Something that has been percolating at the back of my head for a while, and it got brought up quite succinctly when Anduin and Genn were discussing the dead brought back from Lordaeron after attempting to capture Sylvanas and the Forsakens’ capital.
“We’ll be calling up the farmers next.”
Every war that Azeroth has faced, from the 1st and 2nd Orc Wars, the Chaos Wars, the Outland Counter-Offensive, the Northrend Offensive, the Cataclysm War, the Iron Horde Invasion, the Third Legion Invasion, the War of Thorns and then the Shadowlands Campaign, the death-tolls have been staggering. Whole generations wiped out. Massive death-tolls to the point even the people necessary to produce enough food for the nations to survive as something other than hunter-gatherers had to be called up and forced to fight.
How many people went home? Compared to how many shipped out? How many people lied about their age to stand up and fight for their people and country, and how many officials turned their faces away because the dire necessity of the situation meant every available hand was needed on the battlefield?
Re-reading the First Thunder series from DC (Seriously, get it, it is one of the better depictions of super heroes and how they struggle with the cost of their heroism) and I came across this infamous scene.
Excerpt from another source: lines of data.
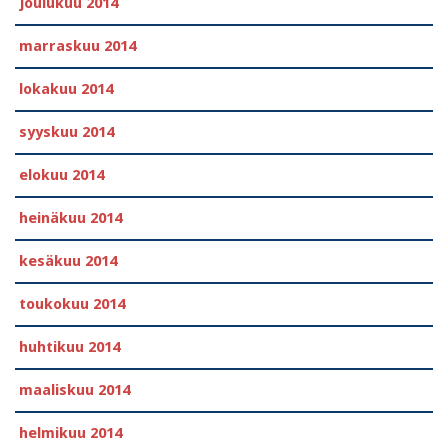
joulukuu 2014
marraskuu 2014
lokakuu 2014
syyskuu 2014
elokuu 2014
heinäkuu 2014
kesäkuu 2014
toukokuu 2014
huhtikuu 2014
maaliskuu 2014
helmikuu 2014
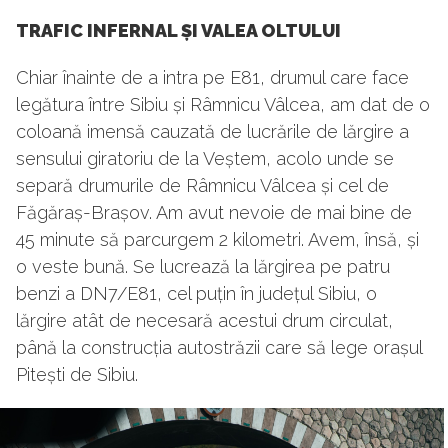
TRAFIC INFERNAL ȘI VALEA OLTULUI
Chiar înainte de a intra pe E81, drumul care face
legătura între Sibiu și Râmnicu Vâlcea, am dat de o
coloană imensă cauzată de lucrările de lărgire a
sensului giratoriu de la Veștem, acolo unde se
separă drumurile de Râmnicu Vâlcea și cel de
Făgăraș-Brașov. Am avut nevoie de mai bine de
45 minute să parcurgem 2 kilometri. Avem, însă, și
o veste bună. Se lucrează la lărgirea pe patru
benzi a DN7/E81, cel puțin în județul Sibiu, o
lărgire atât de necesară acestui drum circulat,
până la construcția autostrăzii care să lege orașul
Pitești de Sibiu.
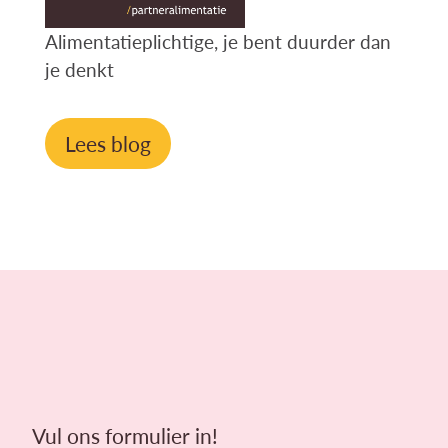
Alimentatieplichtige, je bent duurder dan
je denkt
Lees blog
Vul ons formulier in!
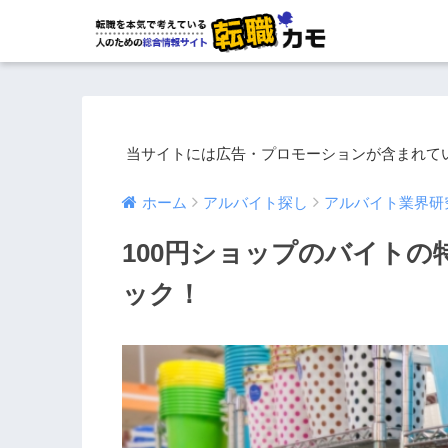
当サイトには広告・プロモーションが含まれて
ホーム
アルバイト探し
アルバイト業界研
100円ショップのバイト
ック！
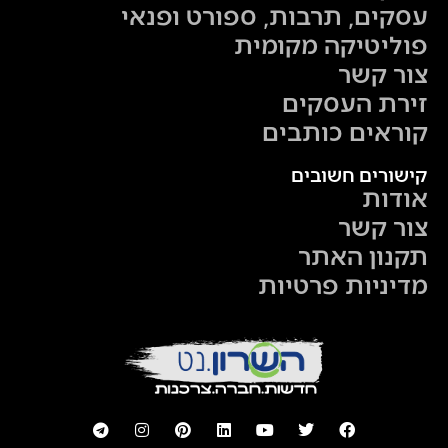
עסקים, תרבות, ספורט ופנאי
פוליטיקה מקומית
צור קשר
זירת העסקים
קוראים כותבים
קישורים חשובים
אודות
צור קשר
תקנון האתר
מדיניות פרטיות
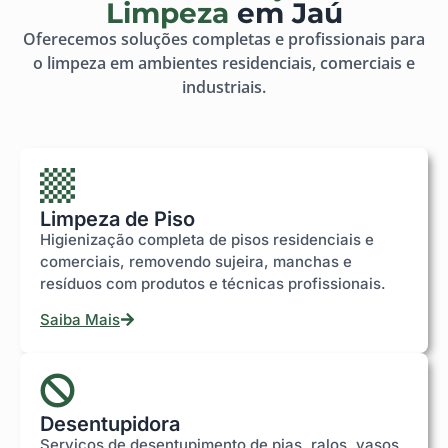
Limpeza
em Jaú
Oferecemos soluções completas e profissionais para
o limpeza em ambientes residenciais, comerciais e
industriais.
Limpeza de Piso
Higienização completa de pisos residenciais e
comerciais, removendo sujeira, manchas e
resíduos com produtos e técnicas profissionais.
Saiba Mais
Desentupidora
Serviços de desentupimento de pias, ralos, vasos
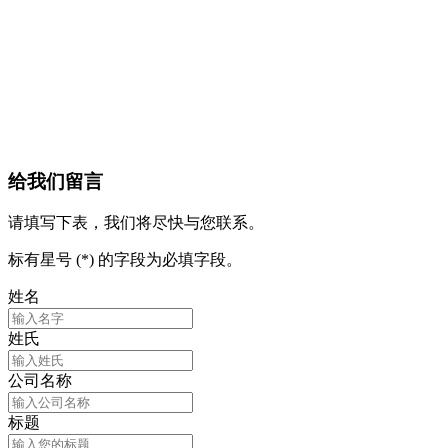
给我们留言
请填写下表，我们将尽快与您联系。
标有星号 (*) 的字段为必填字段。
姓名
姓氏
公司名称
标题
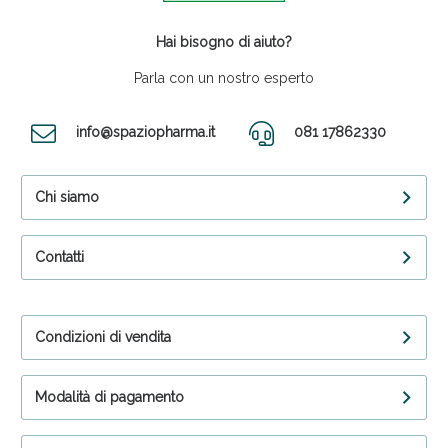
Hai bisogno di aiuto?
Parla con un nostro esperto
info@spaziopharma.it
081 17862330
Chi siamo
Contatti
Condizioni di vendita
Modalità di pagamento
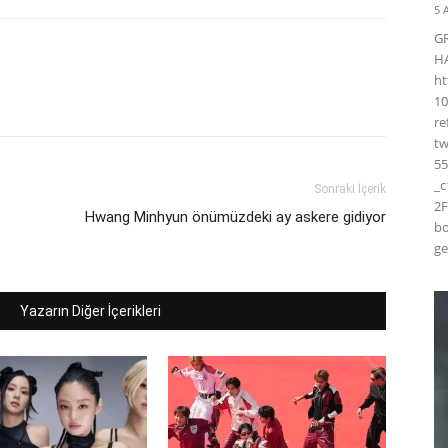
5 
G
H
ht
10
r
t
55
_
Sonraki İçerik
2F
Hwang Minhyun önümüzdeki ay askere gidiyor
bo
ge
Yazarın Diğer İçerikleri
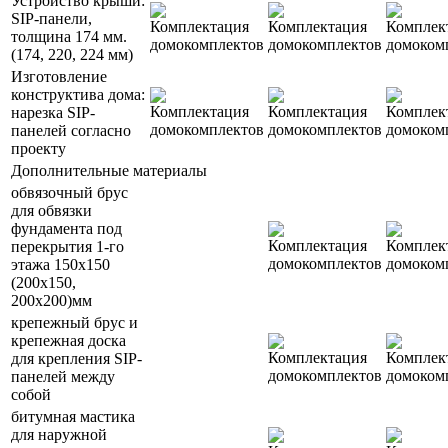
Устройство крыши:
SIP-панели,
толщина 174 мм.
(174, 220, 224 мм)
Изготовление
конструктива дома:
нарезка SIP-
панелей согласно
проекту
Дополнительные материалы
обвязочный брус
для обвязки
фундамента под
перекрытия 1-го
этажа 150х150
(200х150,
200х200)мм
крепежный брус и
крепежная доска
для крепления SIP-
панелей между
собой
битумная мастика
для наружной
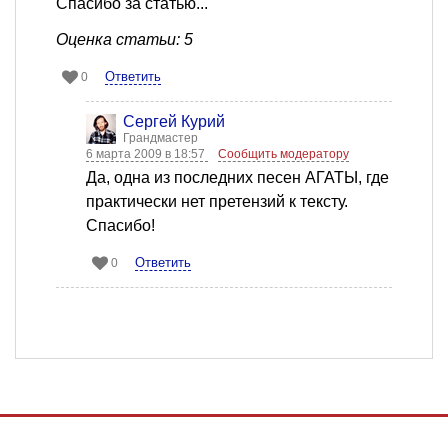
Спасибо за статью...
Оценка статьи: 5
Ответить
0
Сергей Курий
Грандмастер
6 марта 2009 в 18:57
Сообщить модератору
Да, одна из последних песен АГАТЫ, где
практически нет претензий к тексту.
Спасибо!
Ответить
0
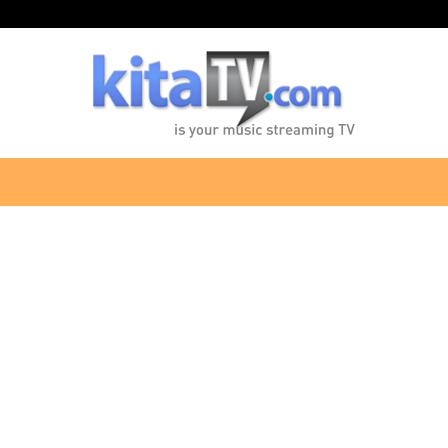
KitaTV.com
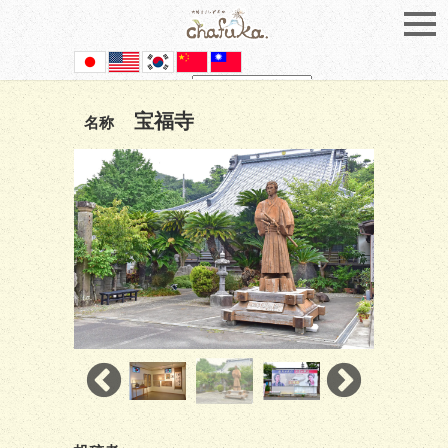
Powered by
Translate
宝福寺
名称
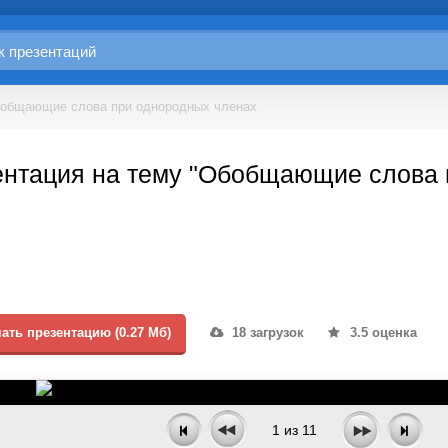
общающие слова при однородных членах
ентация на тему "Обобщающие слова 
ать презентацию (0.27 Мб)
18 загрузок
3.5 оценка
1
из
11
What does the veteran do when they come across someone of their own faction who has screwed up badly, goes to chew them out and sees … a youth. Still round-faced and soft, not yet old enough, surely not old enough to be enlisted, too young for this burden and nowhere near prepared for the cost of it all.
Do they rage at the new recruit for putting themselves in harm’s way, or do they take them under their wing? Do they take chunks out of the officials and generals who allowed this to take place, and force the youth back into civilian life, or do they insist on taking all such ‘new recruits’ into their service, to ensure they do get the chance to grow up, and go home.
Do you have a character who lied about their age to sign up to the fight, only to find it wasn’t all honor and glory, parades and medals like the bards and war-chanters spoke of, but holding your friend as their ruptured guts boiled out of the ragged hole in their belly, or feeling that first, sickening vibration up your arm as spear met flesh, that awful resistance for a half-second before the weight and momentum carried it through, and you stared up into the eyes of your enemy, wide and wild with shock and fear and pain and saw your bloodied reflection in them?
Or are you a veteran who has seen it all before and has become jaded to the loss, the suffering, the muffled crying and the retching at the sight of a corpse from these far-too-green new recruits, and tries not to get too close, knowing all too well that most won’t make it through the next month at best. Or do you instead force yourself into their midst, becoming the Team Dad/Mom/Parent, desperate to keep them alive, whole and sane, trying desperately to hammer in your hard-won and blood-soaked knowledge of how to survive on the battlefield to these naive and bright-eyed foolish children who have no idea what they’ve signed up for?